By Lauren Leisk, Yahoo7 Moneyhound Updated January 25, 2013, 8:00 am

Public transport costs increase whilst the cost of cars decrease, so which way is cheaper these days?

According to recent figures, high public transport costs are forcing commuters back into their cars.

In Brisbane,300 000 fewer public transport trips were taken in the year to June 30, down from 178.6 million the previous year when floods were blamed for falling numbers. Fares in the sunshine city have spiked, with the price of a single two-zone trip up more than 50% than that of the same journey three years ago.

In Sydney, the city commute by rail from Parramatta will cost you $4.80 a day or $1560 a year with bulk discounts. A bus from Bondi to the city is $4.50 or $936 a year. Over a five-year period, the Parramatta resident will have forked out $7800 for their 25km journey and the Bondi local $4600.

Related:How much to park in the city?

The car commute

The NRMA recently revealed its car operating costs for 2012. The study found the weekly running costs to the Sydney CBD by car can cost $280 a week.

From the northwest suburb of Windsor, drivers need to find more than $100 for tolls in their weekly budget to travel to the CBD for work. The study also found costs of commuting from Penrith were similar despite avoiding tolls.

Over a period of five years, the Windsor driver is $68,000 worse off than the Bondi bus commuter, and $65,000 worse off than someone catching a train from Parramatta.

Even one of the cheapest cars in the study, the Suzuki Alto, cost $174 a week when calculated on the 57km Penrith-to-Sydney trip.

Related:Are hybrid cars worth the cost?

On the cheap

The NRMA figures quote new car prices and take into account depreciation. So what about doing it on the cheap, provided you can find a decent commuter for around $1500 and pay no tolls, parking or insurance?

Most sources still bring the calculations to more than $4100 a year for the Parramatta commuter and almost $2500 for the Bondi resident. Over five years, the cost hits $25,000 and $12,500 respectively. It’s still more than double the cost of the public transport commute for both routes.

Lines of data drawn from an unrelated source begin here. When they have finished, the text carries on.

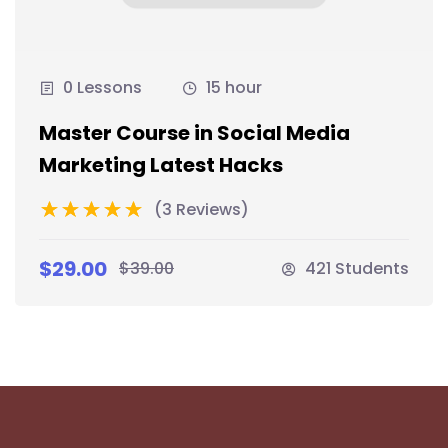
0 Lessons
15 hour
Master Course in Social Media
Marketing Latest Hacks
(3 Reviews)
$29.00
$39.00
421 Students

Related:How to beat rising petrol prices

What about the hybrid car?

The most popular hybrid is the Toyota Prius, with two million sold worldwide. It uses up to 50 per cent less fuel and cuts pollutants by as much as 90 per cent.

Depreciation is the factor to consider for this $40,000 green machine. If you go on to get top dollar for your five-year-old Prius you will still be out of pocket more than $20,000. After calculating on-road costs for the period, you would easily top the public transport commute price.

With so many factors to consider, the convenience of the car will always breed public transport sceptics. However, they could opt for a five-year-old hybrid car and try their luck. Without parking, insurance or tolls, and less exposure to depreciation, they may just edge out in front.